### Transcribed page contents
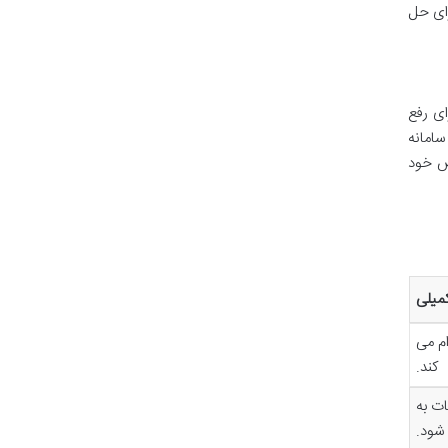
رای حل
ای رفع
سامانه
ص خود
میلی
ام می
کند.
ت به
شود.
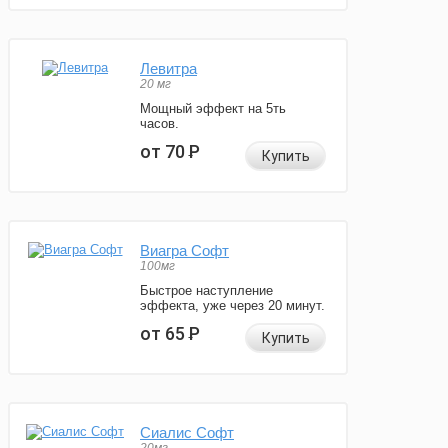
Левитра
20 мг
Мощный эффект на 5ть
часов.
от 70
Р
Купить
Виагра Софт
100мг
Быстрое наступление
эффекта, уже через 20 минут.
от 65
Р
Купить
Сиалис Софт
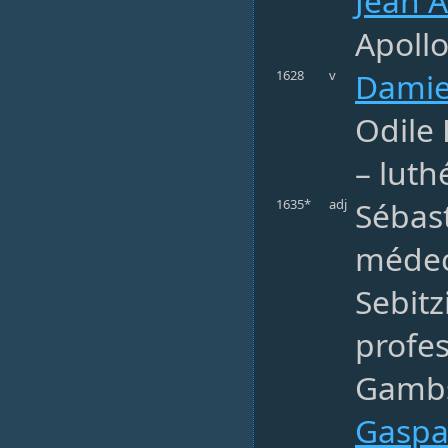
Jean 
Apollo
Damie
1628
v
Odile
– luth
Sébast
1635*
adj
médec
Sebitz
profes
Gambs 
Gaspa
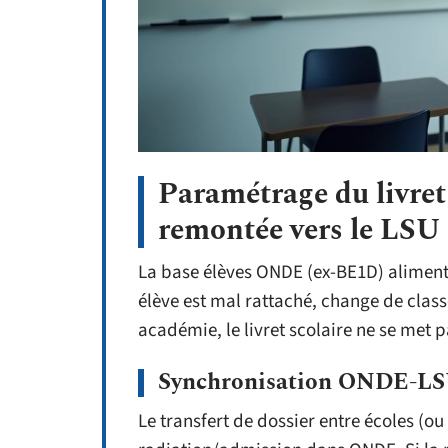
Paramétrage du livre
remontée vers le LSU
La base élèves ONDE (ex-BE1D) aliment
élève est mal rattaché, change de class
académie, le livret scolaire ne se met pa
Synchronisation ONDE-LSU 
Le transfert de dossier entre écoles (o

### Exercise brief
Could you please repeat the entries above exactly, with every picture left out?

### Solution to the problem
رای حل
ای رفع
سامانه
ص خود
میلی
ام می
کند.
ت به
شود.
Левитра
20 мг
Мощный эффект на 5ть
часов.
от 70
Р
Купить
Виагра Софт
100мг
Быстрое наступление
эффекта, уже через 20 минут.
от 65
Р
Купить
Сиалис Софт
Jean 
Apollo
Damie
1628
v
Odile
– luth
Sébast
1635*
adj
médec
Sebitz
profes
Gambs 
Gaspa
Paramétrage du livre
remontée vers le LSU
La base élèves ONDE (ex-BE1D) aliment
élève est mal rattaché, change de class
académie, le livret scolaire ne se met pa
Synchronisation ONDE-LSU 
Le transfert de dossier entre écoles (o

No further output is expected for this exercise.